■ **What to produce**:
Lines of the listing that contain "down" need to be copied.

■ **Entries provided**:
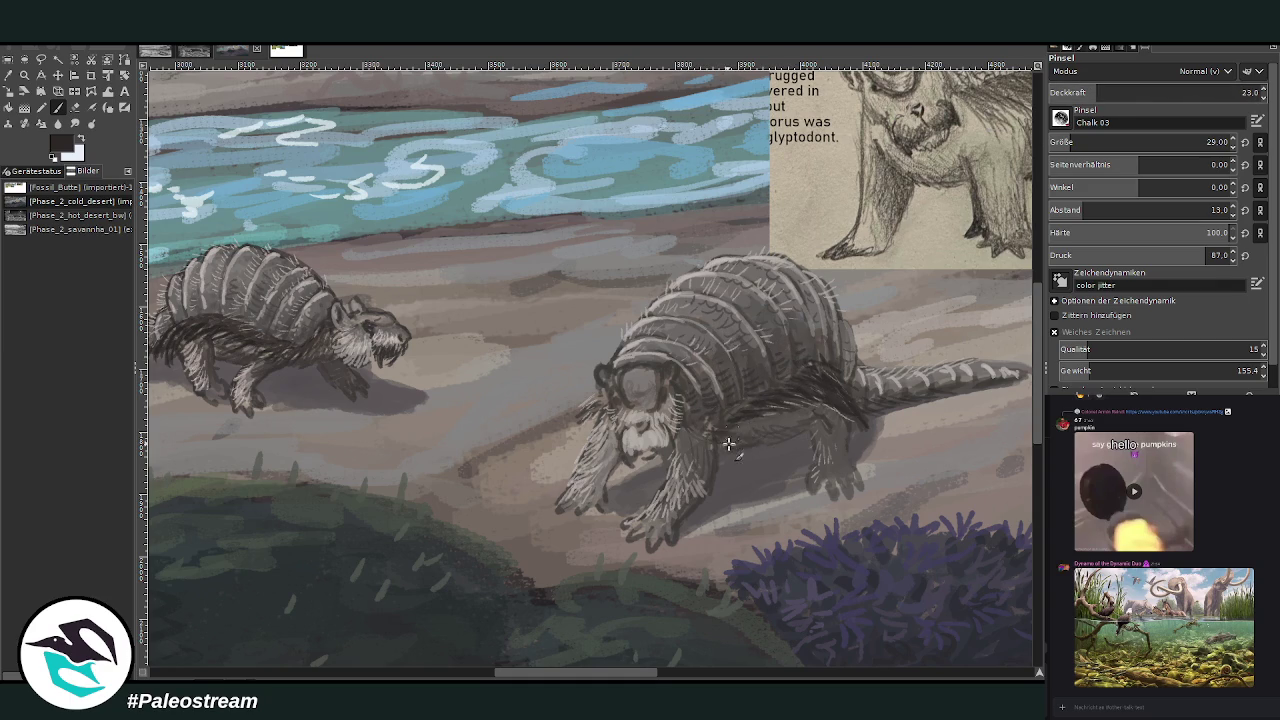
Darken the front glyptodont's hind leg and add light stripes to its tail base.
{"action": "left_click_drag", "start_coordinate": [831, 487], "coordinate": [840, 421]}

* * *

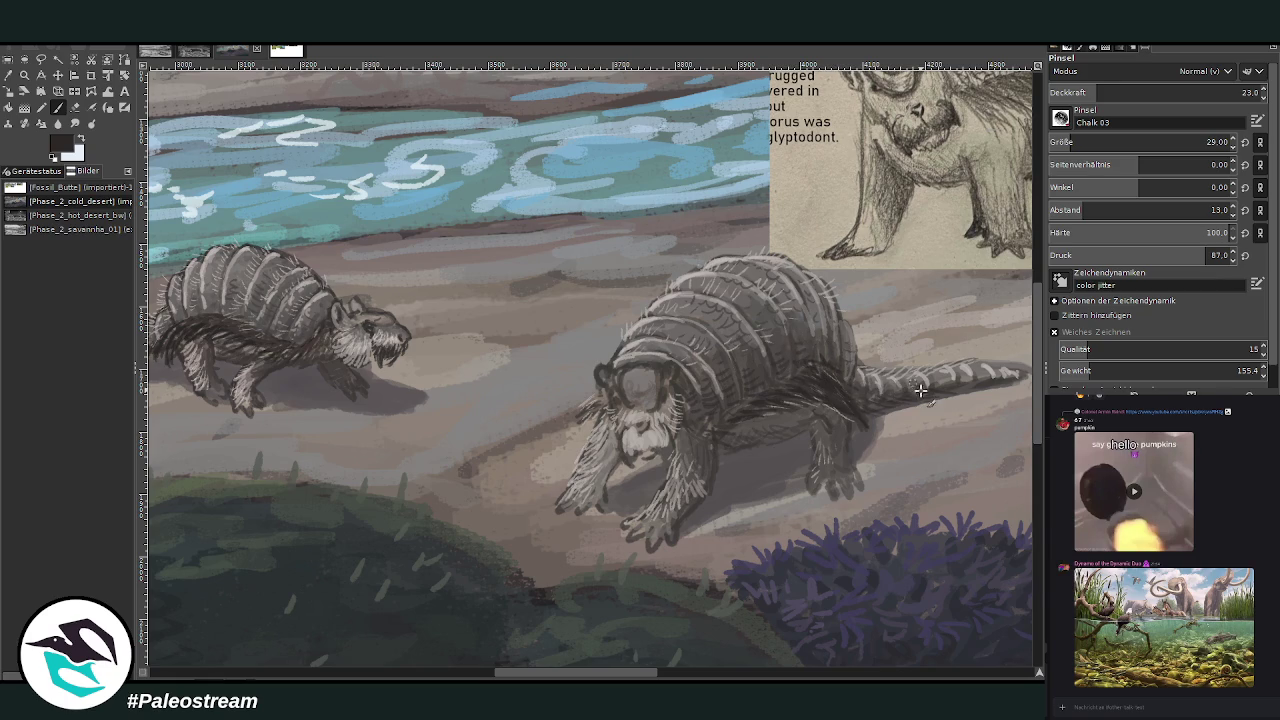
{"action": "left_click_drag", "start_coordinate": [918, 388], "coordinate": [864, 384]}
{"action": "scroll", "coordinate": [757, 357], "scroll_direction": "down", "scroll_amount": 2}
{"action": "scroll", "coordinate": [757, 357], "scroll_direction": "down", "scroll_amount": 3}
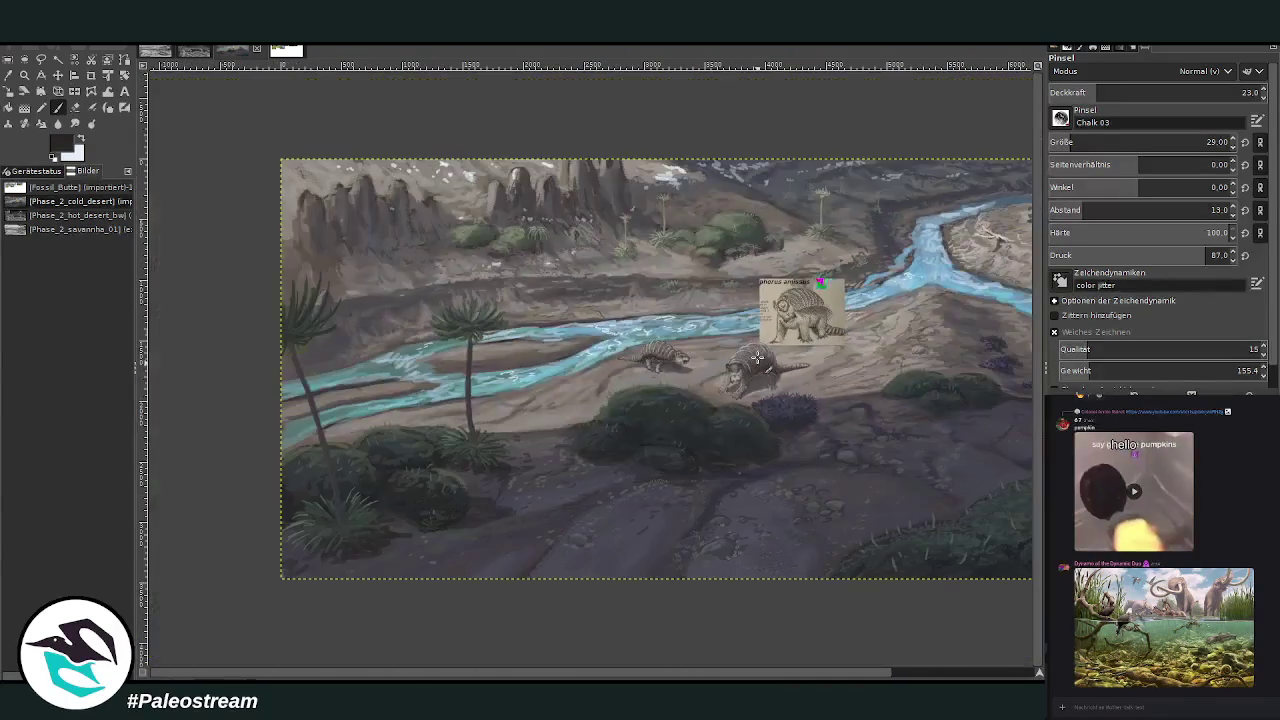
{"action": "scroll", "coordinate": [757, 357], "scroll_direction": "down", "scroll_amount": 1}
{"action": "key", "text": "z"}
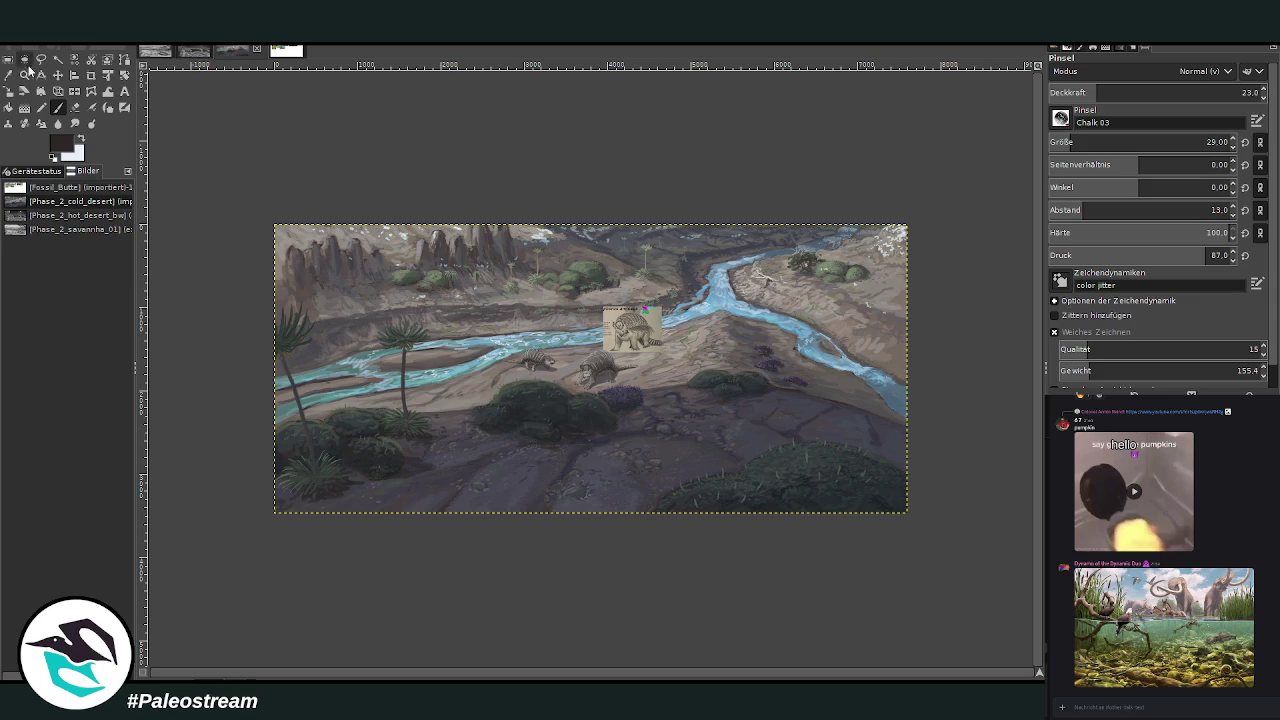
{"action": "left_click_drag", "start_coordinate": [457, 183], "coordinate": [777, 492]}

■ **Result of the exercise**:
{"action": "scroll", "coordinate": [757, 357], "scroll_direction": "down", "scroll_amount": 2}
{"action": "scroll", "coordinate": [757, 357], "scroll_direction": "down", "scroll_amount": 3}
{"action": "scroll", "coordinate": [757, 357], "scroll_direction": "down", "scroll_amount": 1}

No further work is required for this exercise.